# start of Records provided
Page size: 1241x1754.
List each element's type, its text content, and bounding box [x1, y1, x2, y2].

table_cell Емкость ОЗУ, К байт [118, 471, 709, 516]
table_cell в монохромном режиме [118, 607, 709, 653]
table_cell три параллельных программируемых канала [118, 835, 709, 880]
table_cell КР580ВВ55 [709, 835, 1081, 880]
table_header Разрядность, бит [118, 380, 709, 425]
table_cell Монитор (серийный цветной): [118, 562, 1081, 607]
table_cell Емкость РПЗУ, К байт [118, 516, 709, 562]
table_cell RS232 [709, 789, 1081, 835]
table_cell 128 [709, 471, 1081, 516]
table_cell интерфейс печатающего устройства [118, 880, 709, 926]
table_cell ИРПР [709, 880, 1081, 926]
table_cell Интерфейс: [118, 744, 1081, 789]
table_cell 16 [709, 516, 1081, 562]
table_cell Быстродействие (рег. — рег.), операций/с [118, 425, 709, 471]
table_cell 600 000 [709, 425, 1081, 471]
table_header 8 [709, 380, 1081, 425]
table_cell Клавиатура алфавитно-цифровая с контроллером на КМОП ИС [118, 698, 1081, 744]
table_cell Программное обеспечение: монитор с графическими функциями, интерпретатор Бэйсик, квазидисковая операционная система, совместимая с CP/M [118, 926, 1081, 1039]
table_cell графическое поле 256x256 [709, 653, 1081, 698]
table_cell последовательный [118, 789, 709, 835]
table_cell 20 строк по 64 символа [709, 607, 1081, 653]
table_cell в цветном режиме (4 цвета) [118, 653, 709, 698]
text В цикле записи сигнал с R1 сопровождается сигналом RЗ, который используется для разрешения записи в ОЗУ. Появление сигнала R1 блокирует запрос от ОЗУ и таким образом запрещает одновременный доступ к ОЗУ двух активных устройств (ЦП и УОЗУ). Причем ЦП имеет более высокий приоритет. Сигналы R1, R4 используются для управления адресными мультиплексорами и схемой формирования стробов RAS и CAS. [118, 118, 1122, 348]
# end of Records provided
* Description of the task
Please repeat the data above, swapping "Емкость" for "Объем" and keeping everything else the same.

* Result
Page size: 1241x1754.
List each element's type, its text content, and bounding box [x1, y1, x2, y2].

table_cell Объем ОЗУ, К байт [118, 471, 709, 516]
table_cell в монохромном режиме [118, 607, 709, 653]
table_cell три параллельных программируемых канала [118, 835, 709, 880]
table_cell КР580ВВ55 [709, 835, 1081, 880]
table_header Разрядность, бит [118, 380, 709, 425]
table_cell Монитор (серийный цветной): [118, 562, 1081, 607]
table_cell Объем РПЗУ, К байт [118, 516, 709, 562]
table_cell RS232 [709, 789, 1081, 835]
table_cell 128 [709, 471, 1081, 516]
table_cell интерфейс печатающего устройства [118, 880, 709, 926]
table_cell ИРПР [709, 880, 1081, 926]
table_cell Интерфейс: [118, 744, 1081, 789]
table_cell 16 [709, 516, 1081, 562]
table_cell Быстродействие (рег. — рег.), операций/с [118, 425, 709, 471]
table_cell 600 000 [709, 425, 1081, 471]
table_header 8 [709, 380, 1081, 425]
table_cell Клавиатура алфавитно-цифровая с контроллером на КМОП ИС [118, 698, 1081, 744]
table_cell Программное обеспечение: монитор с графическими функциями, интерпретатор Бэйсик, квазидисковая операционная система, совместимая с CP/M [118, 926, 1081, 1039]
table_cell графическое поле 256x256 [709, 653, 1081, 698]
table_cell последовательный [118, 789, 709, 835]
table_cell 20 строк по 64 символа [709, 607, 1081, 653]
table_cell в цветном режиме (4 цвета) [118, 653, 709, 698]
text В цикле записи сигнал с R1 сопровождается сигналом RЗ, который используется для разрешения записи в ОЗУ. Появление сигнала R1 блокирует запрос от ОЗУ и таким образом запрещает одновременный доступ к ОЗУ двух активных устройств (ЦП и УОЗУ). Причем ЦП имеет более высокий приоритет. Сигналы R1, R4 используются для управления адресными мультиплексорами и схемой формирования стробов RAS и CAS. [118, 118, 1122, 348]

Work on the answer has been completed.